What I want to do instead is to pose the hypothetical question: “Let us imagine, hypothetically, that it were true that being gay or lesbian is a non-pathological minority variant in humanity. How might this impact the discussion concerning the relationship between faith and reason in our respective religious groups?” In other words, I’m proposing a test case: what would it look like for our group to undergo some sort of learning in this sphere on its own terms? That phrase “on its own terms” is the one that is important to me here. I’m absolutely not interested in some general theory of secularization, which disdains the particular ways of doing things of particular religious groups. What I am asking for are accounts of how particular religious groups come, over time, to discover things that are true about being human on this planet such that this discovery of what is true can be seen to have been the outworking of their own inner resources and then becomes a stable and creative part of how that religious group envisions the world in which we live.

Befriending the vacuum: Receiving responsibility for an ecclesial spirituality (Alison, 2009)

My hunch is this: that Luke portrays Jesus in between Gethsemani and the Cross as deliberately retracing in historical form the route back from created reality, to being outside of and thus prior to creation. From his prayer of obedience and sweat “like clots of blood” in which he is fulfilling Genesis 3,19, so that the New Adam is able to get right what the old Adam had fouled up, he moves to the formless and dark void which is described at the beginning of Genesis, and once again in the darkness and failed sun that accompanied the Crucifixion. Then in breathing out his Spirit to the Father on the Cross, he is entrusting to the Father the concrete historical and human form of the bringing into being of the New Creation which he has opened up by going to his death. It is from then until it is breathed upon us that the Spirit hovers over the vacuum.

What sorts of difference does René Girard make to how we read the Bible? (Alison, 2009)

The dynamic of “Rise, take up your pallet and walk” is “be mobile – keep going”. The five books of Moses were not supposed to be five porticoes giving shelter to paralysis, when not actively promoting helplessness, leaving people stuck beside a still water waiting for some superstitious passing of an angel. Those books are supposed to be a dynamic path to be trodden by an Israel under orders from an active Lord who opens up a way in the sea, or at the very least commands people to cross a wadi. The pathos of the difference between the helplessness of the Israel that the Lord finds on his visitation of the pool and the power and strength of the Israel that the Lord intended to bring into being, and is witnessed to in Moses’ writings, this pathos provides the context for the sign which Jesus performs here.

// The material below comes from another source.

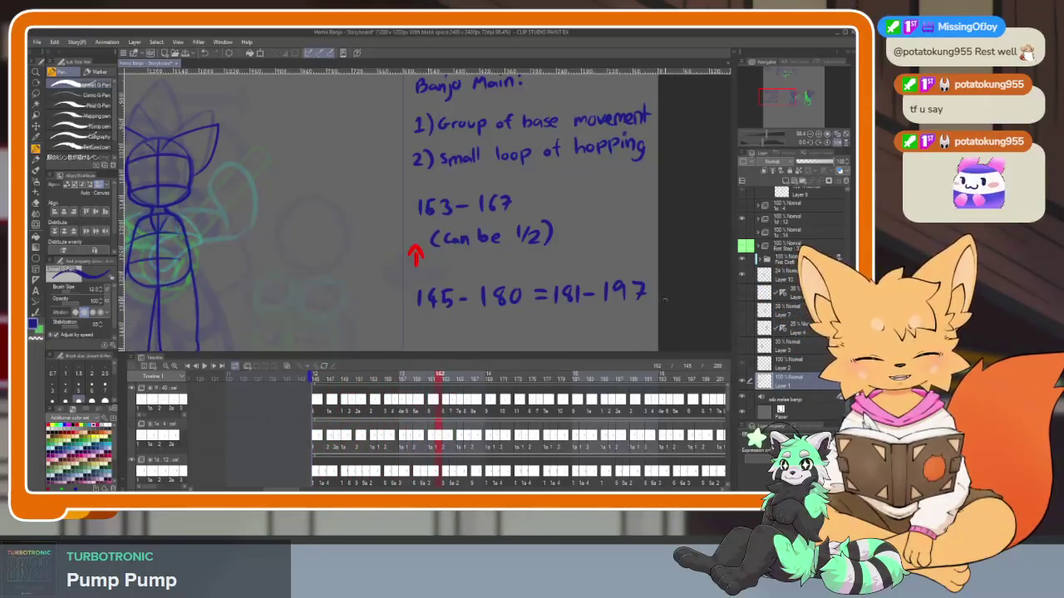
Erase the stray tick and the '2' of 162 so the range can read 145-161
left_click_drag(644, 287, 629, 278)
key("e")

The Priestly pattern of Creation and a fraudulent reading of St Paul: A Catholic reads some Pauline texts in the light of Mimetic Theory (Alison, 2009)

It is one of the best known of René Girard’s principles for reading certain texts – those of myths, those of Scripture and some early modern texts – that he asks how the text in question relates to an incident of persecution. Girard posits a real incident of persecution, a murder, a lynching, a mass expulsion of some sort which has structured the context within which the texts have come to be written. He then asks what the relationship between the real incident and the text is.